28 de septiembre de 2011

a propósito de "La diligencia"

La vuelta a casa luego de la escuela es casi el mejor momento del día para los hijos de Los Encumbrados. Acostumbrados al monótono tiempo libre en sus habitaciones atendidos por un centenar de sirvientes, o aún corriendo como demonios tras las enormes murallas de los parques de cada mansión, las criaturas salvajes sólo sienten la adrenalina de lo incómodo recorriendo el camino de regreso en el lujoso furgón de seguridad.

El blindado transporte es colectivo, muy a pesar del gusto de los padres que viven en la cima de la ciudad, pero es la única alternativa que puede dar protección a todos los niños a la vez.

Los vástagos de las familias más adineradas y poderosas se acostumbraron a guardar calma, sentados cada uno en su lugar, mientras el conductor y sus asistentes surcan a toda velocidad la Zona Baja, evitando cualquier ataque de Los Viscerales, y eliminando a su paso todo lo que pudiera ser una amenaza para su preciada carga.

Luego del último accidente, que obligó a una brusca frenada y una maniobra evasiva en el corazón mismo del sector más poblado, y por ende más peligroso, los escoltas del furgón tienen más trabajo y dolores de cabeza que nunca.
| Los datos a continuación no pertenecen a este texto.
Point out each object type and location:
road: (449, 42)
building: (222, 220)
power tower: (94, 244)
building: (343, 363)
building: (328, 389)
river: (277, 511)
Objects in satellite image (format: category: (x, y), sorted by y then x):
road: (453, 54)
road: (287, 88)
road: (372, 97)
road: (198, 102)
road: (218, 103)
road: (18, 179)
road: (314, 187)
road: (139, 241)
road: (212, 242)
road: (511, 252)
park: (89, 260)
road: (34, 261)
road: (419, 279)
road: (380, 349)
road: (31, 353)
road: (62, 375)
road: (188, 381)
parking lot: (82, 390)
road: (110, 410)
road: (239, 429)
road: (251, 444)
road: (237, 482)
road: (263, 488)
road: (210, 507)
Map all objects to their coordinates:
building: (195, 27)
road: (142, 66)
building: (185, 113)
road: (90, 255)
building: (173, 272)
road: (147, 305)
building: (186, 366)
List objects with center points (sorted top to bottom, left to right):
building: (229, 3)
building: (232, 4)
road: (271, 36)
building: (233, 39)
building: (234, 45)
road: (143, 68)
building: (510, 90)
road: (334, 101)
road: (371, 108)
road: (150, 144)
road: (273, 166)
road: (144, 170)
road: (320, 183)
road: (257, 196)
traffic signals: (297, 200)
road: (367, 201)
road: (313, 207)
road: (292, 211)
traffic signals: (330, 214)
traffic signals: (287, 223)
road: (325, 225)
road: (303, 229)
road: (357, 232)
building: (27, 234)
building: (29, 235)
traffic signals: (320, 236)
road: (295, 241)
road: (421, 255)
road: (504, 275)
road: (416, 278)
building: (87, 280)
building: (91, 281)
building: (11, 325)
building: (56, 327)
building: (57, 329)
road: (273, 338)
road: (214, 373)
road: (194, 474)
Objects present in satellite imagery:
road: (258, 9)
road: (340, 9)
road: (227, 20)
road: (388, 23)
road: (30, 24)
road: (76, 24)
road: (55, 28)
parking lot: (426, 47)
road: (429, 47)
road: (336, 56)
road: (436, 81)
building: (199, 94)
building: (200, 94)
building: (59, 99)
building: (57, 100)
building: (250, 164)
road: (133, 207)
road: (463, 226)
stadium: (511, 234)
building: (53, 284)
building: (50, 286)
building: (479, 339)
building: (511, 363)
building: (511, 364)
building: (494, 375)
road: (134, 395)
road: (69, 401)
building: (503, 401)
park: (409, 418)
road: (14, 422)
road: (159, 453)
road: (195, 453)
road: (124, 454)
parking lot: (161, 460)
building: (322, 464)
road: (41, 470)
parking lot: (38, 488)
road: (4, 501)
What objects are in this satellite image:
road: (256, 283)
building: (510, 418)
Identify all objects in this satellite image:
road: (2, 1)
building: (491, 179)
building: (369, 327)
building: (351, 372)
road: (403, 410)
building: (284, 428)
Aquel mediodía del incidente, y ajeno por completo al temor que inundaba el interior del furgón, uno de los niños se paró en su asiento, y asomado por la pequeña ventana señaló a una nena que caminaba descalza y mirando el suelo al otro lado de la calle.
- ¡Esa es mía! – grito exaltado.
En pocos segundos, todos los nobles salvajes se asomaban por las ventanillas gritando y señalando desesperadamente, imitando al cabecilla, y eligiendo cada cual la presa de su gusto.

Protectores, y ahora también mercenarios, los escoltas del furgón recorren desde ese día las calles en las que jugaban de niños, cumpliendo con el nuevo capricho de los señoritos. Ninguno se anima a desobedecer. Tanto los unos como los otros saben que una orden es una orden.